Material supplied:
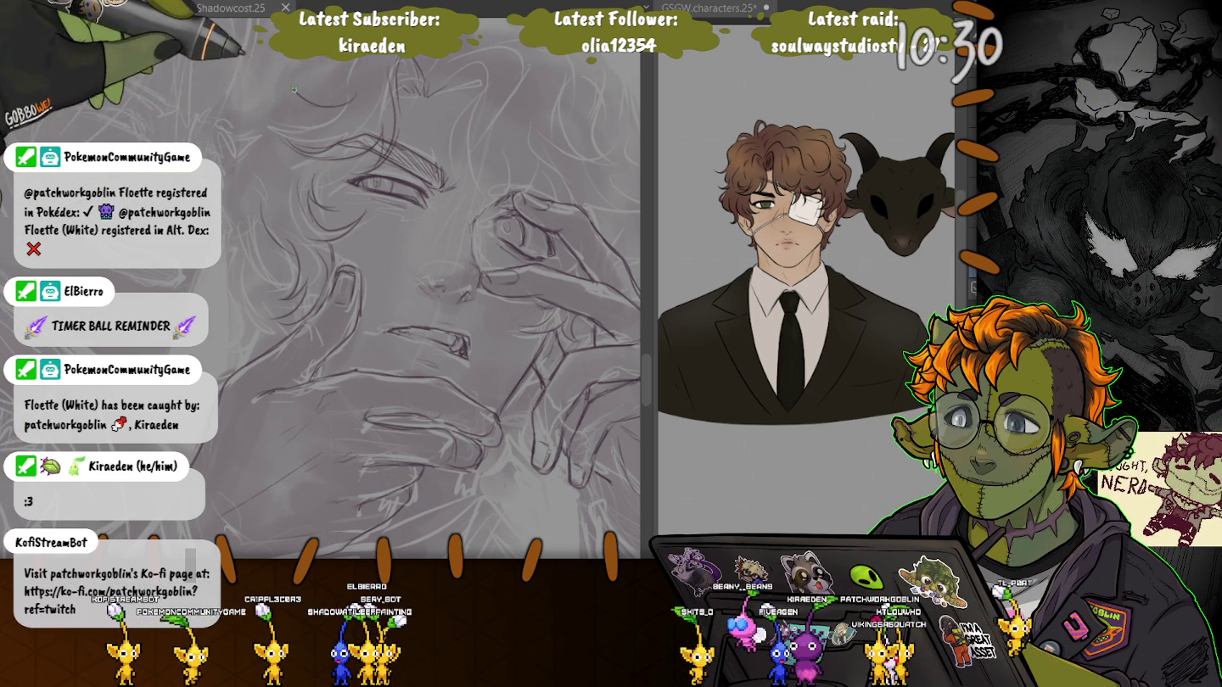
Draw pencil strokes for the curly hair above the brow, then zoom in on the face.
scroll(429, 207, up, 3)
* * *
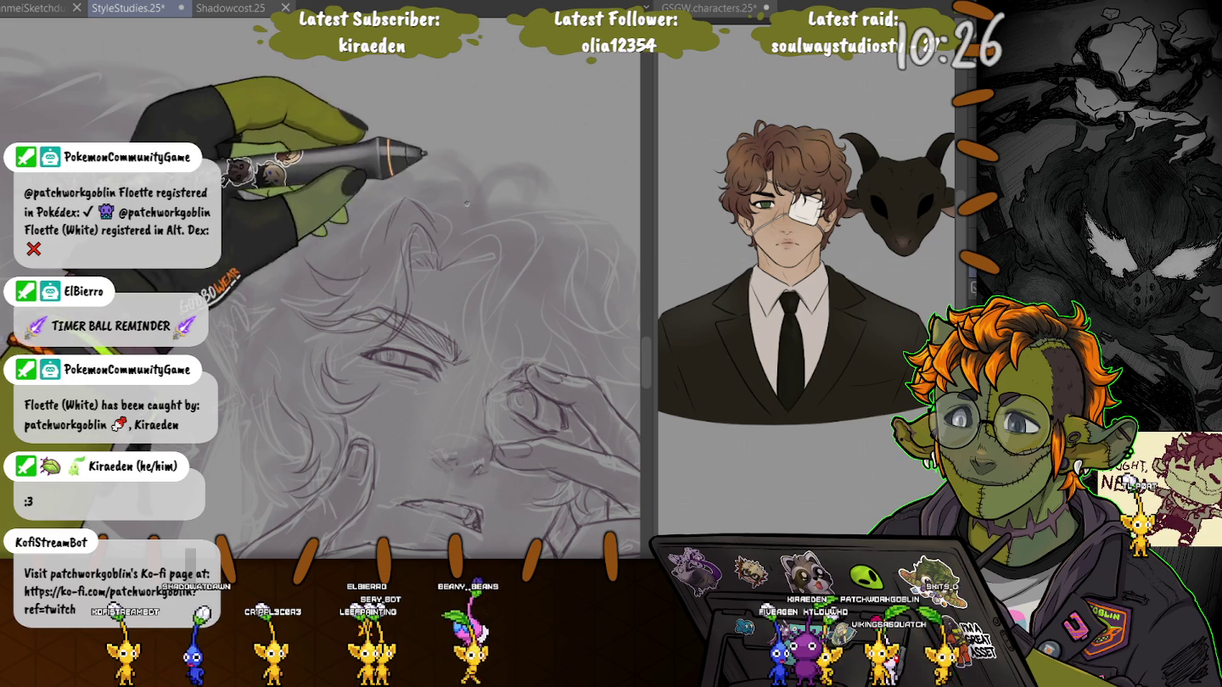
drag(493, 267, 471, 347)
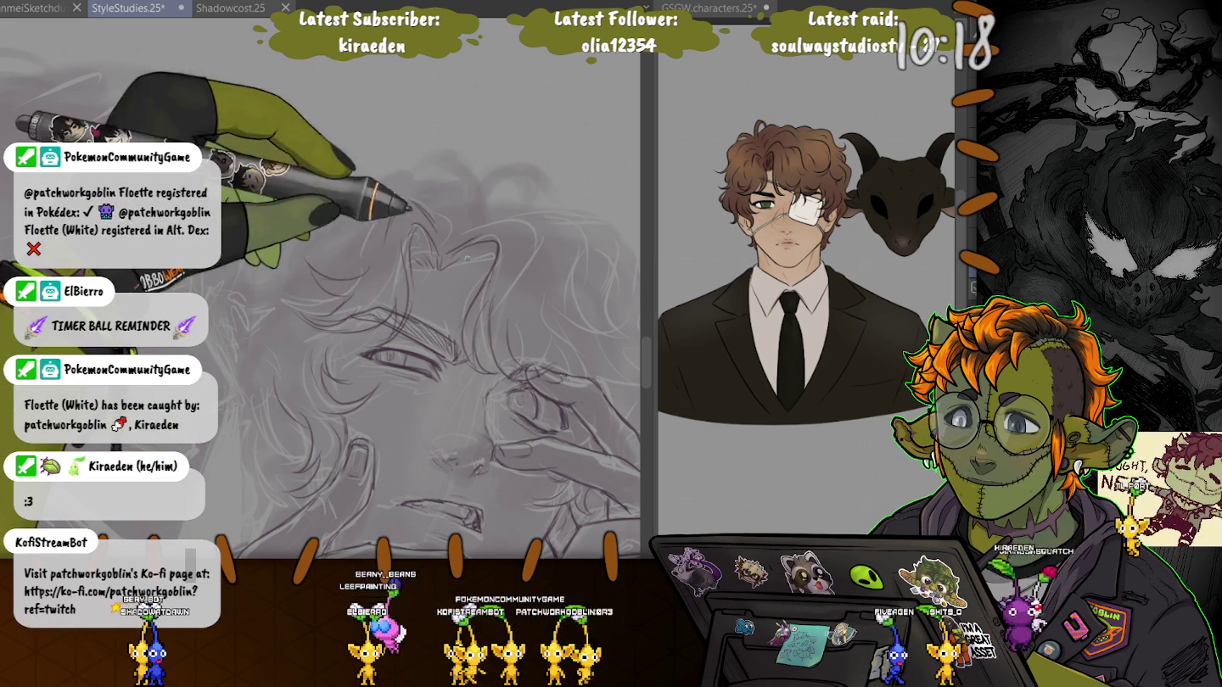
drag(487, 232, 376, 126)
* * *
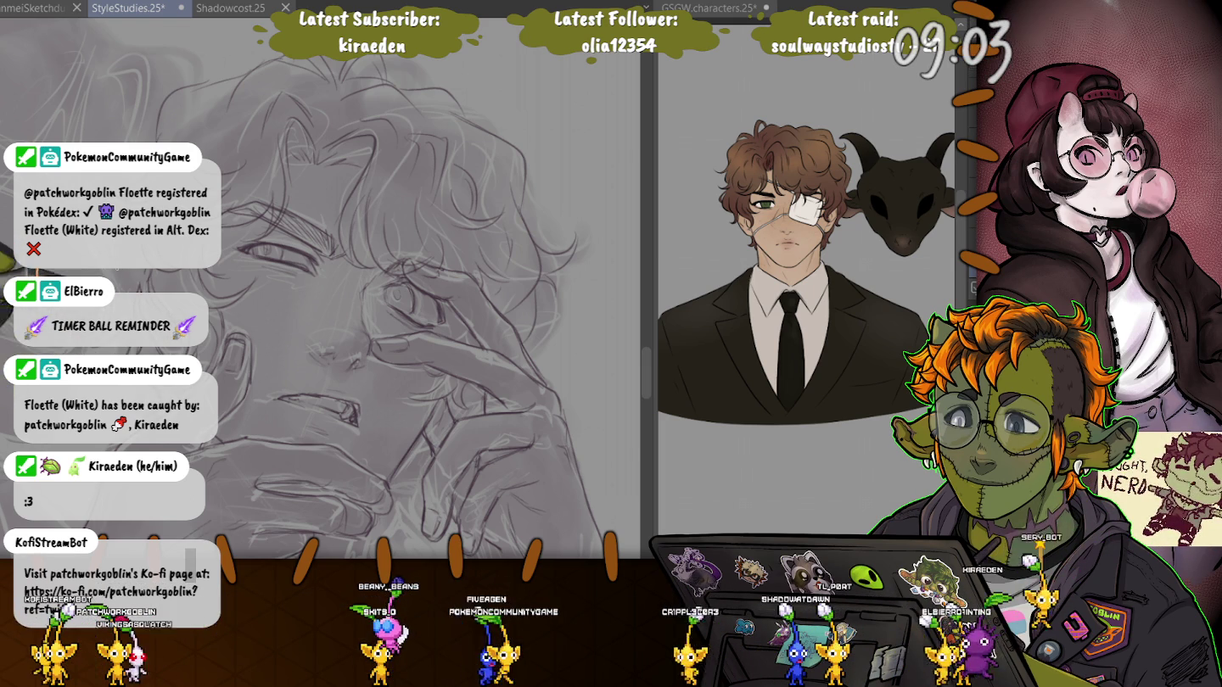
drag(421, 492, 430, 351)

Task goal: Go back to the listing above. Copy word for word the lines from the one with "Draw pencil strokes" through the one with "scroll(429, 207, up, 3)", and nothing more.

Result of this task:
Draw pencil strokes for the curly hair above the brow, then zoom in on the face.
scroll(429, 207, up, 3)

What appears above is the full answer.